Conference Coverage

Hydroxychloroquine prevents congenital heart block recurrence in anti-Ro pregnancies



– Hydroxychloroquine (Plaquenil) 400 mg/day starting by pregnancy week 10 reduces recurrence of congenital heart block in infants born to women with anti-Ro antibodies, according to an open-label, prospective study presented at the annual meeting of the American College of Rheumatology.

Dr. Peter Izmirly, associate professor of medicine at New York University M. Alexander Otto/MDedge News

Dr. Peter Izmirly

Among antibody-positive women who had a previous pregnancy complicated by congenital heart block (CHB), the regimen reduced recurrence in a subsequent pregnancy from the expected historical rate of 18% to 7.4%, a more than 50% drop. “Given the potential benefit of hydroxychloroquine” (HCQ) and its relative safety during pregnancy, “testing all pregnancies for anti-Ro antibodies, regardless of maternal health, should be considered,” concluded investigators led by rheumatologist Peter Izmirly, MD, associate professor of medicine at New York (N.Y.) University.

About 40% of women with systemic lupus erythematosus and nearly 100% of women with Sjögren’s syndrome, as well as about 1% of women in the general population, have anti-Ro antibodies.

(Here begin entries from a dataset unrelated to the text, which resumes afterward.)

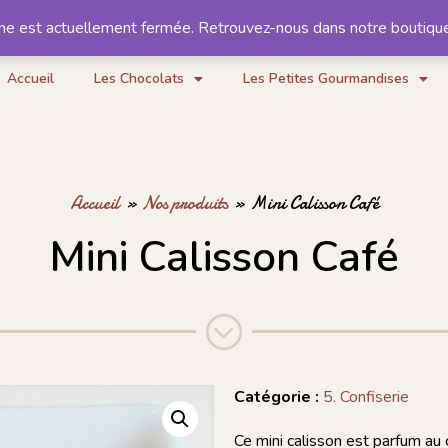
gne est actuellement fermée. Retrouvez-nous dans notre boutiqu
Notre histoire
Contact
Accueil
Les Chocolats
Les Petites Gourmandises
Accueil
»
Nos produits
»
Mini Calisson Café
Mini Calisson Café
Catégorie :
5. Confiserie
Ce mini calisson est parfum au 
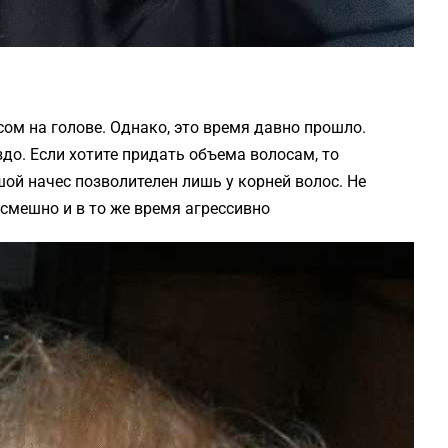
сом на голове. Однако, это время давно прошло.
до. Если хотите придать объема волосам, то
ой начес позволителен лишь у корней волос. Не
 смешно и в то же время агрессивно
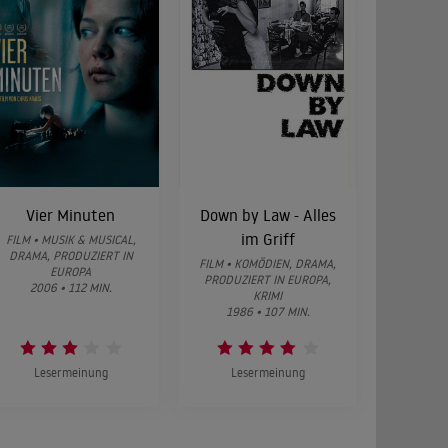
Vier Minuten
Down by Law - Alles
im Griff
FILM • MUSIK & MUSICAL,
DRAMA, PRODUZIERT IN
FILM • KOMÖDIEN, DRAMA,
EUROPA
PRODUZIERT IN EUROPA,
2006 • 112 MIN.
KRIMI
1986 • 107 MIN.
Lesermeinung
Lesermeinung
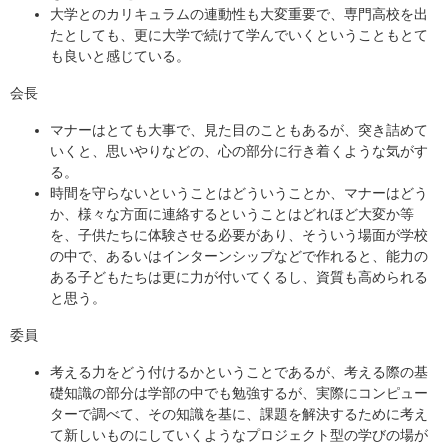
大学とのカリキュラムの連動性も大変重要で、専門高校を出
たとしても、更に大学で続けて学んでいくということもとて
も良いと感じている。
会長
マナーはとても大事で、見た目のこともあるが、突き詰めて
いくと、思いやりなどの、心の部分に行き着くような気がす
る。
時間を守らないということはどういうことか、マナーはどう
か、様々な方面に連絡するということはどれほど大変か等
を、子供たちに体験させる必要があり、そういう場面が学校
の中で、あるいはインターンシップなどで作れると、能力の
ある子どもたちは更に力が付いてくるし、資質も高められる
と思う。
委員
考える力をどう付けるかということであるが、考える際の基
礎知識の部分は学部の中でも勉強するが、実際にコンピュー
ターで調べて、その知識を基に、課題を解決するために考え
て新しいものにしていくようなプロジェクト型の学びの場が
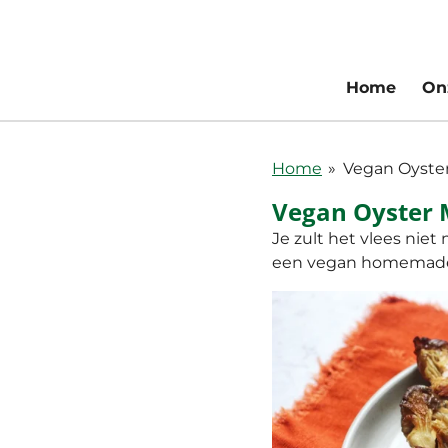
Ga
direct
naar
Home
On
de
hoofdinhoud
Home
»
Vegan Oyst
Vegan Oyster
Je zult het vlees ni
een vegan homemade s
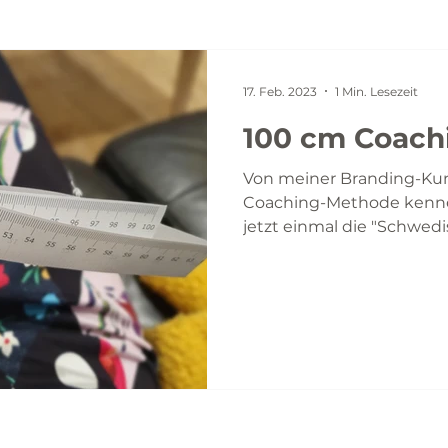
17. Feb. 2023
1 Min. Lesezeit
100 cm Coach
Von meiner Branding-Kun
Coaching-Methode kennen
jetzt einmal die "Schwedi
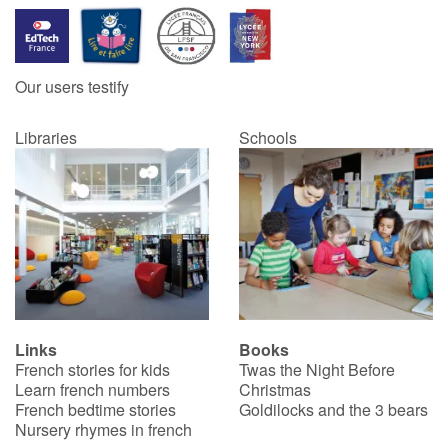
Our users testify
Libraries
Schools
Links
Books
French stories for kids
Twas the Night Before
Learn french numbers
Christmas
French bedtime stories
Goldilocks and the 3 bears
Nursery rhymes in french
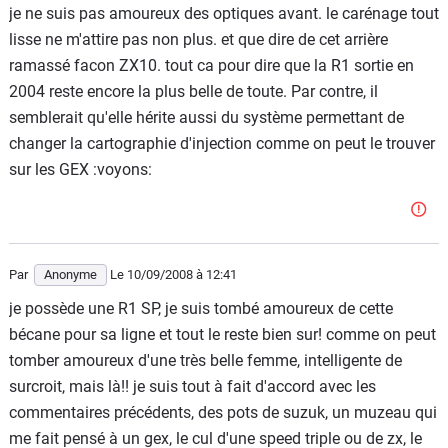
je ne suis pas amoureux des optiques avant. le carénage tout
lisse ne m'attire pas non plus. et que dire de cet arrière
ramassé facon ZX10. tout ca pour dire que la R1 sortie en
2004 reste encore la plus belle de toute. Par contre, il
semblerait qu'elle hérite aussi du système permettant de
changer la cartographie d'injection comme on peut le trouver
sur les GEX :voyons:
Par
Anonyme
Le 10/09/2008
à 12:41
je possède une R1 SP, je suis tombé amoureux de cette
bécane pour sa ligne et tout le reste bien sur! comme on peut
tomber amoureux d'une très belle femme, intelligente de
surcroit, mais là!! je suis tout à fait d'accord avec les
commentaires précédents, des pots de suzuk, un muzeau qui
me fait pensé à un gex, le cul d'une speed triple ou de zx, le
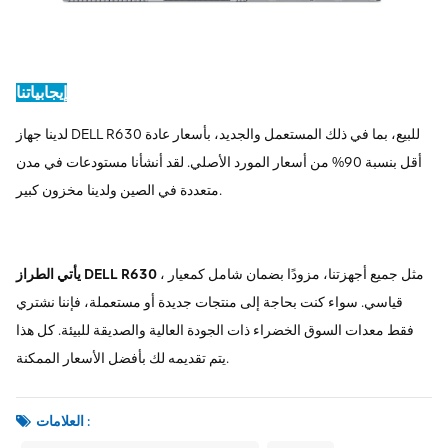
إيجابياتنا
لدينا جهاز DELL R630 للبيع، بما في ذلك المستعمل والجديد، بأسعار عادة
أقل بنسبة 90% من أسعار المورد الأصلي. لقد أنشأنا مستودعات في مدن
متعددة في الصين ولدينا مخزون كبير.
، مثل جميع أجهزتنا، مزودًا بضمان شامل كمعيار
يأتي الطراز DELL R630
قياسي. سواء كنت بحاجة إلى منتجات جديدة أو مستعملة، فإننا نشتري
فقط معدات السوق الخضراء ذات الجودة العالية والصديقة للبيئة. كل هذا
يتم تقديمه لك بأفضل الأسعار الممكنة.
العلامات :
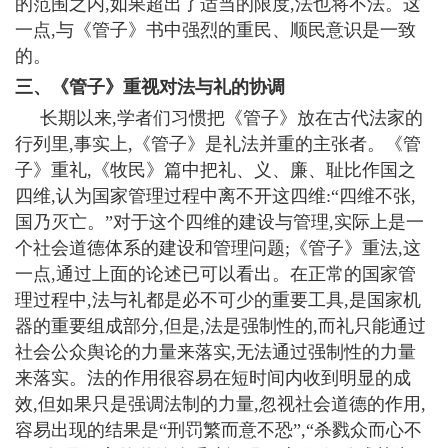
的范围之内,如果超出了适当的限度,法也将不法。这
一点,与《管子》书中强烈的重民、顺民意识是一致
的。
三、《管子》重视对法与礼的协调
长期以来,学者们习惯把《管子》放在古代法家的
行列里,事实上,《管子》是礼法并重的主张者。《管
子》重礼,《牧民》篇中把礼、义、廉、耻比作国之
四维,认为国家管理过程中离不开这四维:“四维不张,
国乃灭亡。”对于这个四维的建设与管理,实际上是一
个社会道德体系的建设和管理问题;《管子》重法,这
一点,通过上面的论述已可以看出。在正常的国家管
理过程中,法与礼都是必不可少的重要工具,是国家机
器的重要组成部分,但是,法是强制性的,而礼只能通过
社会公众舆论的力量来落实,无法通过强制性的力量
来落实。法的作用很容易在短时间内收到明显的成
效,但如果只是强调法制的力量,忽视社会道德的作用,
容易出现的结果是“刑罚繁而意不恐”,“杀戮众而心不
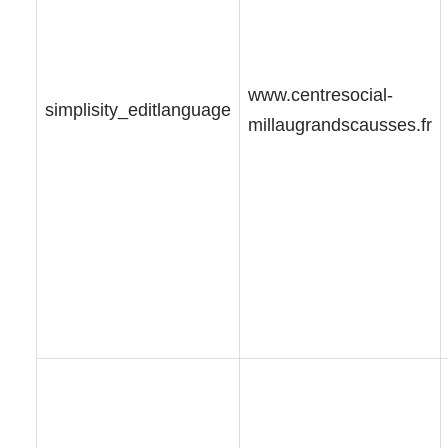
www.centresocial-
simplisity_editlanguage
millaugrandscausses.fr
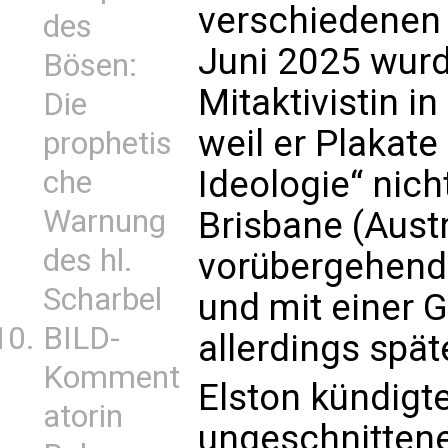
verschiedenen 
des
Juni 2025 wur
Bösen:
Mitaktivistin 
Die
weil er Plakat
prophetis
Ideologie“ nich
che
Warnung
Brisbane (Aust
des hl.
vorübergehend 
Scharbel
und mit einer G
BILD-
allerdings spä
Komment
Elston kündigte
atorin
ungeschnittene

They can be present in completely asymptomatic women, which is why the authors called for general screening. Indeed, half of the women in the trial had no or only mild, undifferentiated rheumatic symptoms. Often, “women who carry anti-Ro antibodies have no idea they have them” until they have a child with CHB and are tested, Dr. Izmirly said.

The antibodies cross the placenta and interfere with the normal development of the AV node; about 18% of infants die and most of the rest require lifelong pacing. The risk of CHB in antibody-positive women is about 2%, but once a child is born with the condition, the risk climbs to about 18% in subsequent pregnancies.

Years ago, Dr. Izmirly and his colleagues had a hunch that HCQ might help because it disrupts the toll-like receptor signaling involved in the disease process. A database review he led added weight to the idea, finding that among 257 anti-Ro positive pregnancies, the rate of CHB was 7.5% among the 40 women who happened to take HCQ, versus 21.2% among the 217 who did not. “We wanted to see if we could replicate that prospectively,” he said.

The Preventive Approach to Congenital Heart Block with Hydroxychloroquine (PATCH) trial enrolled 54 antibody positive women with a previous CHB pregnancy. They were started on 400 mg/day HCQ by gestation week 10.

There were four cases of second- or third-degree CHB among the women (7.4%, P = 0.02), all detected by fetal echocardiogram around week 20.

Nine of the women were treated with IVIG and/or dexamethasone for lupus flares or fetal heart issues other than advanced block, which confounded the results. To analyze the effect in a purely HCQ cohort, the team recruited an additional nine women not treated with any other medication during pregnancy, one of whose fetus developed third-degree heart block.

In total, 5 of 63 pregnancies (7.9%) resulted in advanced block. Among the 54 women exposed only to HCQ, the rate of second- or third-degree block was again 7.4% (4 of 54, P = .02). HCQ compliance, assessed by maternal blood levels above 200 ng/mL at least once, was 98%, and cord blood confirmed fetal exposure to HCQ.

Once detected, CHB was treated with dexamethasone or IVIG. One case progressed to cardiomyopathy, and the pregnancy was terminated. Another child required pacing after birth. Other children reverted to normal sinus rhythm but had intermittent second-degree block at age 2.

Overall, “the safety in this study was excellent,” said rheumatologist and senior investigator Jill Buyon, MD, director of the division of rheumatology at New York University.

The complications – nine births before 37 weeks, one infant small for gestational age – were not unexpected in a rheumatic population. “We were very nervous about Plaquenil cardiomyopathy” in the pregnancy that was terminated, but there was no evidence of it on histology.

The children will have ocular optical coherence tomography at age 5 to check for retinal toxicity; the 12 who have been tested so far show no obvious signs. Dr. Izmirly said he doesn’t expect to see any problems. “We are just being super cautious.”

The audience had questions about why the trial didn’t have a placebo arm. He explained that CHB is a rare event – one in 15,000 pregnancies – and it took 8 years just to adequately power the single-arm study; recruiting more than 100 additional women for a placebo-controlled trial wasn’t practical.

Also, “there was no way” women were going to be randomized to placebo when HCQ seemed so promising; 35% of the enrollees had already lost a child to CHB. “Everyone wanted the drug,” Dr. Izmirly said.

The majority of women were white, and about half met criteria for lupus and/or Sjögren’s. Anti-Ro levels remained above 1,000 EU throughout pregnancy. Women were excluded if they were taking high-dose prednisone or any dose of fluorinated corticosteroids at baseline.

The National Institutes of Health funded the work. The investigators had no relevant disclosures.